Direction 1
In the specimen entries below, copy word for word the lines from the one containing "name author: (Turrill) Balle" to the one containing "state / province: Florida", both ends included.

# start of Passage

As the crow flies, it's 12,684 kilometres from Sydney to the arid plains of Kakuma refugee camp in Kenya.
Given the vast distance from here to there, most of us don't spend much time thinking about what life might be like there. And yet what is happening in places like Kakuma is highly relevant to us in Australia.
It is developing countries like Kenya and neighbouring Uganda that are doing the heavy lifting when it comes to looking after displaced people, fleeing famine and violence.
It's a responsibility that must be shared more equitably around the world.
Consider this: In 1990, Kakuma had a population of 8000. Most were Turkana people, semi-nomadic pastoralists. Today it's home to more than 250,000 refugees and asylum seekers. In total, Kenya hosts more than half a million refugees; Uganda hosts more than 1.5 million. Most are from South Sudan, Somalia, Ethiopia, Burundi and the Democratic Republic of the Congo.
Supporting these people is a burden that no nation, especially a developing, low-income country should have to shoulder alone.

# end of Passage

Direction 2
Carry the passage above on refugees hosted in Kenya and Uganda forward from its last sentence.

# start of Rows

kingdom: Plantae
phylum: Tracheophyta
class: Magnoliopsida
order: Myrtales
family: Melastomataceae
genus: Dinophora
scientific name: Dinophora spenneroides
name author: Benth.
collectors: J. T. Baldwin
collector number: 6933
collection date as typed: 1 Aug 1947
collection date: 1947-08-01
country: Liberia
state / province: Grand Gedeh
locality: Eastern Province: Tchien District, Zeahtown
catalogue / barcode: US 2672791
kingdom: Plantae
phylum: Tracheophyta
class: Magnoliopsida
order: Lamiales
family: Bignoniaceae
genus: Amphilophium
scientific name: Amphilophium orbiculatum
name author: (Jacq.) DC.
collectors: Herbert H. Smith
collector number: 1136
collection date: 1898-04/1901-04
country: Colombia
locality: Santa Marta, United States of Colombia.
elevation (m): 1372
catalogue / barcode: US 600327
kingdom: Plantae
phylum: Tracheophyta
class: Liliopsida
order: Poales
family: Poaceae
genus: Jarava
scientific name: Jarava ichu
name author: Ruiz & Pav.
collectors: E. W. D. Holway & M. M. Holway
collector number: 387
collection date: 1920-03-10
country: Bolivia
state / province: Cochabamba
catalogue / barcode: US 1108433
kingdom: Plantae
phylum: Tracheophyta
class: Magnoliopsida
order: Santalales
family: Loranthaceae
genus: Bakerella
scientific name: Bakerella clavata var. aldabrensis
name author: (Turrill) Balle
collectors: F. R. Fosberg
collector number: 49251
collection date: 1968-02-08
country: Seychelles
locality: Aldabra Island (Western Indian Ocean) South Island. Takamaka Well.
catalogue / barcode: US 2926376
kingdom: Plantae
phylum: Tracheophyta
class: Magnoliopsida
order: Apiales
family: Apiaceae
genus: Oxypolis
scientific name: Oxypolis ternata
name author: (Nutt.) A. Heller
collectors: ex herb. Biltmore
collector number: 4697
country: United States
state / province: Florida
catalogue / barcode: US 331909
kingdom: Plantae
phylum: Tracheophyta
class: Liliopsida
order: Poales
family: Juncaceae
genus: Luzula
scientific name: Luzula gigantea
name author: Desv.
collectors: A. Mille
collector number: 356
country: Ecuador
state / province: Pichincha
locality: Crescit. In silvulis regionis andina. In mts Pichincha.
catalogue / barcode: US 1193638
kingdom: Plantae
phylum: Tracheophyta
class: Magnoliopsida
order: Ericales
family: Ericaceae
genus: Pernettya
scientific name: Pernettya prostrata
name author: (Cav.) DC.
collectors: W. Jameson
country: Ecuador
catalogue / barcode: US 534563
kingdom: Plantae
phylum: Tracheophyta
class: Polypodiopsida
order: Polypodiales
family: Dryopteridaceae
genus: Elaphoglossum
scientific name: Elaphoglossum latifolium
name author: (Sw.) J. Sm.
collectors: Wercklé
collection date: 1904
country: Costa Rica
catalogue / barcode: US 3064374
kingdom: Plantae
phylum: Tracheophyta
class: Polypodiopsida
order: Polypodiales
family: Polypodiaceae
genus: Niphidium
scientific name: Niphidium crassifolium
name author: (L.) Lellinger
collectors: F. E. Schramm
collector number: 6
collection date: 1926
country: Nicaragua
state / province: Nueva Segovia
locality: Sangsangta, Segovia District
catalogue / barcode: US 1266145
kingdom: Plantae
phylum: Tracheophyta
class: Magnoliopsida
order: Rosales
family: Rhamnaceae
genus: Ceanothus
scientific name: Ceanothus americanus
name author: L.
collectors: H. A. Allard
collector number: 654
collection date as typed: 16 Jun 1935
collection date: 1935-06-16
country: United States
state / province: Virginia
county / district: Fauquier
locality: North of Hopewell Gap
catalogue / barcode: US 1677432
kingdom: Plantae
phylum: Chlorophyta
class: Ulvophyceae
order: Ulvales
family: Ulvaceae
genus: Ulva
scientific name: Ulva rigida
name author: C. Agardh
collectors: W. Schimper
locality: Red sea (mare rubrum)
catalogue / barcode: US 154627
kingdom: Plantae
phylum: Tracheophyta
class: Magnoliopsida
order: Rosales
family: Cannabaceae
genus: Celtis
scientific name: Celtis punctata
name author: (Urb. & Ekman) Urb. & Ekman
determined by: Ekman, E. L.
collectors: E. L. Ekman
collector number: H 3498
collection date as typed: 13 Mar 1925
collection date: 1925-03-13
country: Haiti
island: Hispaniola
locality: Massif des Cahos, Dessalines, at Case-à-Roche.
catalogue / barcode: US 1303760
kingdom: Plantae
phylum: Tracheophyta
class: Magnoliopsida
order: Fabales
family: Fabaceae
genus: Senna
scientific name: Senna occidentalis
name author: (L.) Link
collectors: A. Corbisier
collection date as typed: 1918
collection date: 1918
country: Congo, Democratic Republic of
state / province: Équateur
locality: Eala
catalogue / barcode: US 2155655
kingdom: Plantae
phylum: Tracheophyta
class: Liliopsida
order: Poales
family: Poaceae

# end of Rows

Written reply 1
name author: (Turrill) Balle
collectors: F. R. Fosberg
collector number: 49251
collection date: 1968-02-08
country: Seychelles
locality: Aldabra Island (Western Indian Ocean) South Island. Takamaka Well.
catalogue / barcode: US 2926376
kingdom: Plantae
phylum: Tracheophyta
class: Magnoliopsida
order: Apiales
family: Apiaceae
genus: Oxypolis
scientific name: Oxypolis ternata
name author: (Nutt.) A. Heller
collectors: ex herb. Biltmore
collector number: 4697
country: United States
state / province: Florida

Written reply 2
I recently visited refugee camps in Uganda and Kenya in my role as Chair of Australia for UNHCR. The hardship faced by many refugees is gut wrenching. Their extraordinary resilience is inspiring.
In Uganda, I met a 76-year-old woman called Evasita. Last year she fled her home in the Democratic Republic of the Congo after an armed gang bludgeoned her adult children to death. Evasita managed to escape with her two grandchildren, aged eight and 16. They are now living in a tent in a Ugandan refugee settlement called Rwamwanja.
Evasita rises early to get her grandchildren to school and then tends a tiny plot of land in the afternoon in return for a dollar or two, her only source of income.
Evasita has nowhere to go and no other options. As I talked to her it was apparent that she worries deeply about how long she can continue working and taking care of her grandchildren.
If the UN Refugee Agency hadn't provided her with a tent and a few other essentials, she would have nothing.
While some refugees would like to move to Australia or Europe, their chances are miniscule. Less than 1 per cent of refugees are relocated to a third country for resettlement.
But here's the thing: most of them don't want to come to us; they simply want to go home. It's a desire that remains elusive for many. I met people who had lived in the same refugee camp for almost 20 years because it is still not safe to return home.
More than 114 million people are currently displaced around the world - the highest number in history.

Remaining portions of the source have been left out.